“The light at the end of the tunnel is not an illusion. The tunnel is.”

Liverpool Life On Sunday lunchtime I finally got around to visiting Williamson's Tunnels, one of Liverpool’s great follies, for the first time. The tunnels, an underground network which stretches beneath large sections of Liverpool’s suburbs were constructed for no readily apparent reason. Actually, the reasons could have been related to 19th century philanthropist, Joseph Williamson, wanting to help the people of Liverpool back on their feet after the Napoleonic War by providing work and an on the job training scheme for people wanting to learn such crafts as stone masonry and brick laying.

But beyond that, they're a mystery. Some say they Williamson was predicting an apocalypse or wanted an network which could be used to traverse the city in private or inclement weather. Parts definitely shift between particular addresses, from churches to pubs, but its all a mess, incomplete and without a clear architectural philosophy. Whatever happened, it's another kink in Liverpool's chain; what city wouldn't be improved by an apparently pointless network of tunnels for people to scratch their heads over.
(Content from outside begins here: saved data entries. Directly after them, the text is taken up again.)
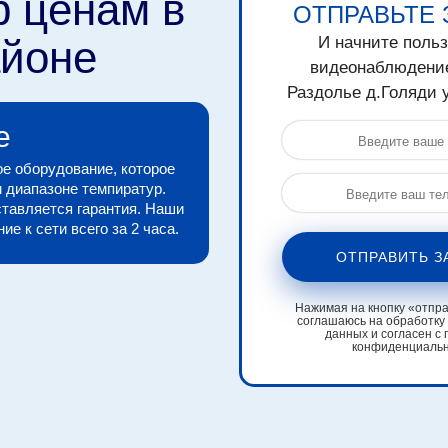
р ценам в
ОТПРАВЬТЕ 
айоне
И начните поль
видеонаблюдени
Раздолье д.Голяди у
е
е оборудование, которое
 диапазоне темпиратур.
тавляется гарантия. Наши
е к сети всего за 2 часа.
ОТПРАВИТЬ З
Нажимая на кнопку «отправ
соглашаюсь на обработку
данных и согласен с 
конфиденциаль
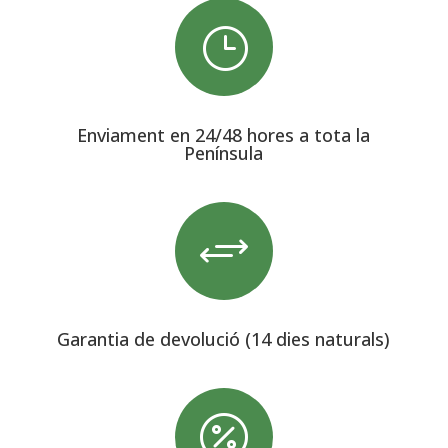
}
Enviament en 24/48 hores a tota la
Península
+
Garantia de devolució (14 dies naturals)

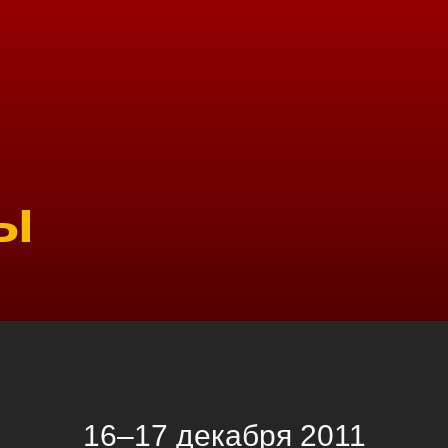
ы
16–17 декабря 2011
The interior looks like some lost Egyptian tombs, albeit constructed using technology advanced of that time. It’s how you’d expect the original Victorian underground railways looked, with the same interior archways and porous properties in the brickwork. It’s certainly atmospheric and you can imagine the workforce, hundreds of men working collectively in the endeavour even if the purpose of their work wasn’t clear. They were probably just happy for a wage and a way to feed their families.

As a project without a goal, there was a completion date and when Williamson died in 1840 work simply ceased and the tunnels were actually forgotten, a Liverpool legend. The construction was secret enough even during its manufacture that when George Stevenson was laying out his railway, at a certain point his craftsmen cut so far into the ground they broke through into the tunnels and as they looked down and saw Williamson’s workers scattering, presumably dirty and running out the light, they were superstitious enough to think they were interfering with hell itself.

The tour lasts about three quarters of an hour though it only takes in a very small percentage of the system, which having been rediscovered in the past decade have yet to be completely mapped out. The guide we had was one of site's current apprentices, an engineer tasked with clearing the tunnels of the debris and detritus which have dropped gather throughout in the intervening centuries. There are display tables filled with glass bottles and china and even a toy car and the tunnels are strewn with the impressions the outside world made on this interior.

As the tunnels became part of history, new houses and streets were built above and the residents of the shops and houses, discovering a void beneath their home, simply began to deposit their rubbish and waste down there. In constructing the foundations of a house, builders tipped concrete into the hope, not realising its extent – though two trucks full are usually required, seven trucks were required to do the job. But eventually, what caused the survey which found the tunnels was the smell. Decades upon decades of household waste had begun to pong and the locals had called the council to complain about it.

The Williamson Tunnels are the kind of curiosity of which a city should be proud and actually the endeavour of making the area accessible is perhaps as much of a folly as its original construction, man and woman hours spent just discovering exactly what this man was up to, down there in the dark. It's a privilege to see the work in progress even if the tour feels remarkably short. Perhaps, as more sections are opened up in future years, we'll be able to see the extent of Williamson's vision, rather than having to imagine it from the map we're shown and the tour guide's descriptions.

As with all of these types of tourist attraction, your enjoyment is largely based on who you’re on the tour with and we agreed that there were a couple too many on our trip, that it just demanded a more intimate atmosphere. What spoiled it for me though were the mass of photographers with their massive camera lenses, filling the space with lights from a flash at every opportunity, distracting us from the stories of the tour guide and well everything else basically. The burly man who followed me around had the kind of snapper which played a tune each time it was turned on and threw laser beams across the subject as he took each photo (presumably for focal length or some such), hardly considering whether we were also be looking at the thing. Not once did it seem as though they were hearing what the tour guide was saying, which means when they finally get to see their pictures they’ll lack the context which gives them a point.

I pity the friends who'll have to sit through that slide show. "This is the tunnel... and this is another part of the tunnel...."

Oh well. At least I got to wear a hard hat.